Set of tasks
1 - Answer these questions about the PyTorch datapipe post:
(a) According to the comment in autobot_vectorize, what is used to simulate its output?
(b) To what file name is the CSV content written?
(c) What shortcoming does the author give for Attempt 1?
2 - Please reproduce the PyTorch datapipe post starting with "The objective is" and going on through "8.88, 7.77]), 0)", with "MyDataPipe" renamed to "ImageDataPipe".

Source document
::::::::

fout.write(content)
The objective is to create a Pytorch datapipe that will output something like this:
>>> dp = MyDataPipe(csvfile)
>>> for row in dp.train_dataloader:
... print(row)
...
(tensor([1.23, 4.56, 7.89]), 0)
(tensor([9.87, 6.54, 3.21]), 1)
(tensor([9.99, 8.88, 7.77]), 0)
(tensor([1.11, 2.22, 9.87]), 1)
What is the a simple way to create the DataLoader from the DataPipe that best optimize the batching function of the autobot_vectorize
function?
I’ve tried these…
Attempt 1: Not fully utilizing batching in autobot_vectorize
I’ve tried doing this nesting the mapping function and by sending autobot_vectorize
one input at a time but this is not fully utilizing its batching function capabilities, i.e.
def optimus_prime(row):
"""This functions returns two data points with some arbitrary vectors.
>>> row = {'imagefile': 'train/0/16585.png', 'label': 0}
>>> optimus_prime(row)
(tensor([1.23, 4.56, 7.89]), 0)
"""
return autobot_vectorize(row['imagefile'])[0], row['label']
[Working snippet]:
import torch
from torch.utils.data import DataLoader2
import pytorch_lightning as pl
from torchdata.datapipes.iter import IterDataPipe, IterableWrapper
content = """imagefile,label
train/0/16585.png,0
train/0/56789.png,0
train/0/47215.png,1
train/0/93155.png,1"""
with open('myfile.csv', 'w') as fout:
fout.write(content)
def autobot_vectorize(imgfiles):
# This vectorizer takes N imgfiles and return the
# a tensor of size N x 3.
# For example, we are simulating this with torch.rand(N, 3)
"""
>>> autobot_vectorize(['train/0/47215.png', 'train/0/56789.png'])
tensor([[1.23, 4.56, 7.89], [9.99, 8.88, 7.77]])
"""
return torch.rand(len(imgfiles), 3)
def optimus_prime(row):
"""This functions returns two data points with some arbitrary vectors.
>>> row = {'imagefile': 'train/0/16585.png', 'label': 0}
>>> optimus_prime(row)
(tensor([1.23, 4.56, 7.89]), 0)
"""
return autobot_vectorize(row['imagefile'])[0], row['label']
class MyDataPipe(pl.LightningDataModule):
def __init__(
self,
csv_files,
skip_lines=0
):
super().__init__()

::::::::

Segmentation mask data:
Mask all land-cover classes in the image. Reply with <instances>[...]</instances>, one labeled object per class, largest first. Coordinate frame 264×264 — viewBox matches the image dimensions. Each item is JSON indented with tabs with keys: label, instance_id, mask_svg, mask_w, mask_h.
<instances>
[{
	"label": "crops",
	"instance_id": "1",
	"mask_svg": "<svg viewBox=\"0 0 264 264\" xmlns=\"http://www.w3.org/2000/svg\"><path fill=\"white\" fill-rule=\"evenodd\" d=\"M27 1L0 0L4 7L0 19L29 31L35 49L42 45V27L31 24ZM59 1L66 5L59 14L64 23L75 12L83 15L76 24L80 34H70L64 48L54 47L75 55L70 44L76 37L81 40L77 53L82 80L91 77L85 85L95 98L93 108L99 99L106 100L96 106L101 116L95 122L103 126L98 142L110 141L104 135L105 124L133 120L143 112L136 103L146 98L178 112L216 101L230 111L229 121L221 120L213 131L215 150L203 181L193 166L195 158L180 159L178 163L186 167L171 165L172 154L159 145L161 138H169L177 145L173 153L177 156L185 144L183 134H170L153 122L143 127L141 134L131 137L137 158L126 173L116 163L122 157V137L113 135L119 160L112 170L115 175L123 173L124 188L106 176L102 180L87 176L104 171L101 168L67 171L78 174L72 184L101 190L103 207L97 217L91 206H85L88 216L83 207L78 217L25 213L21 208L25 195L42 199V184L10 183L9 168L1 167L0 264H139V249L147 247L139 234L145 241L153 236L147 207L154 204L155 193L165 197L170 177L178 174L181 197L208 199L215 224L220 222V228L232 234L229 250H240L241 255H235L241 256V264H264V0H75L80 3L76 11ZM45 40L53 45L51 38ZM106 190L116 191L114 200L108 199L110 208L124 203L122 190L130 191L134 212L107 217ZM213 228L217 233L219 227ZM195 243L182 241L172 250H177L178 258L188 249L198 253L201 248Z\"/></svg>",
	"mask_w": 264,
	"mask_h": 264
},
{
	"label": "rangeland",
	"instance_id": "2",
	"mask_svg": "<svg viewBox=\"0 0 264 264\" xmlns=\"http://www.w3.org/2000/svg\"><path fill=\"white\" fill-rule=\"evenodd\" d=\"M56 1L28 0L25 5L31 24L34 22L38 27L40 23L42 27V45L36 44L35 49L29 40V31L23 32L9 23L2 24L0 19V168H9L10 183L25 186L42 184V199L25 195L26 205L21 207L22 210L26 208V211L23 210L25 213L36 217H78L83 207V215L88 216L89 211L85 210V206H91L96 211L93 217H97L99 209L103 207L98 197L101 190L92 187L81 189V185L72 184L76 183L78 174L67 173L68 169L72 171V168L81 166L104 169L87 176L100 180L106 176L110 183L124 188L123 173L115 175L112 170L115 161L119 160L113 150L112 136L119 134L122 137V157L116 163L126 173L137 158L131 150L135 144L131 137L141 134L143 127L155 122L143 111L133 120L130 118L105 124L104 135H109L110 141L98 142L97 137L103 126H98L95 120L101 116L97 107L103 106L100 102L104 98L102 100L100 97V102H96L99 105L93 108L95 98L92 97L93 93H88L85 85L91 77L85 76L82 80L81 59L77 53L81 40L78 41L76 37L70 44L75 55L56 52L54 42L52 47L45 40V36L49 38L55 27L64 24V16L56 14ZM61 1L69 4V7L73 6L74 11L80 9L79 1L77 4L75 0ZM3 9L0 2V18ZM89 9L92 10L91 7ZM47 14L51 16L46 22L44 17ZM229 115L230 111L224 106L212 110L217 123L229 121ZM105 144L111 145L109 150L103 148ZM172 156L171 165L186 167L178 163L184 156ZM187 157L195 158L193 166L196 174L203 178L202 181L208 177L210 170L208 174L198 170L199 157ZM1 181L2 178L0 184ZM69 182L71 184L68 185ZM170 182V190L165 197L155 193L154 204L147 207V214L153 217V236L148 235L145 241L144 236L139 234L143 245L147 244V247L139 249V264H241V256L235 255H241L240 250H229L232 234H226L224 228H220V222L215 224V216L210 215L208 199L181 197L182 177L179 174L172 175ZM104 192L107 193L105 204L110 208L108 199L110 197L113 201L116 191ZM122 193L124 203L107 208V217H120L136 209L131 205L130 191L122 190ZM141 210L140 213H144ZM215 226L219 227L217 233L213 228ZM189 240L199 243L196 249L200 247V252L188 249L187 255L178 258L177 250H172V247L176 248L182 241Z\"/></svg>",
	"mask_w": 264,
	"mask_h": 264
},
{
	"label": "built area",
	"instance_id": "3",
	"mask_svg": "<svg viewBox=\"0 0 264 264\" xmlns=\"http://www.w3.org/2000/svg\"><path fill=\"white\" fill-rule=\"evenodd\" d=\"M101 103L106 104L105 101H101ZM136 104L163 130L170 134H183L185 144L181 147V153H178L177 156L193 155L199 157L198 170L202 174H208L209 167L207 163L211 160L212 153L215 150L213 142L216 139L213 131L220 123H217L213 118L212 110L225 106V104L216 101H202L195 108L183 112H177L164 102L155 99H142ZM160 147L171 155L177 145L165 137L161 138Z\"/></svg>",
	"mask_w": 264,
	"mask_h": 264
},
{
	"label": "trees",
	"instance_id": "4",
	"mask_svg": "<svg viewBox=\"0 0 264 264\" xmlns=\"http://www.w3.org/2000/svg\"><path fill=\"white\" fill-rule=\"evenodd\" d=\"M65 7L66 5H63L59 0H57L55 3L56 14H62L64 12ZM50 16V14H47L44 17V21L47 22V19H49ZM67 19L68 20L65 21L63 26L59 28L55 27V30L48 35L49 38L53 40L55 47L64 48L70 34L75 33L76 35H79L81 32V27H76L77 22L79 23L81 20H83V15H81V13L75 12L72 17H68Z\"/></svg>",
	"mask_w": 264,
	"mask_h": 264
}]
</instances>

::::::::

Results by task
1 -
(a) torch.rand(N, 3)
(b) myfile.csv
(c) It does not fully utilize the batching function capabilities of autobot_vectorize.

2 -
The objective is to create a Pytorch datapipe that will output something like this:
>>> dp = ImageDataPipe(csvfile)
>>> for row in dp.train_dataloader:
... print(row)
...
(tensor([1.23, 4.56, 7.89]), 0)
(tensor([9.87, 6.54, 3.21]), 1)
(tensor([9.99, 8.88, 7.77]), 0)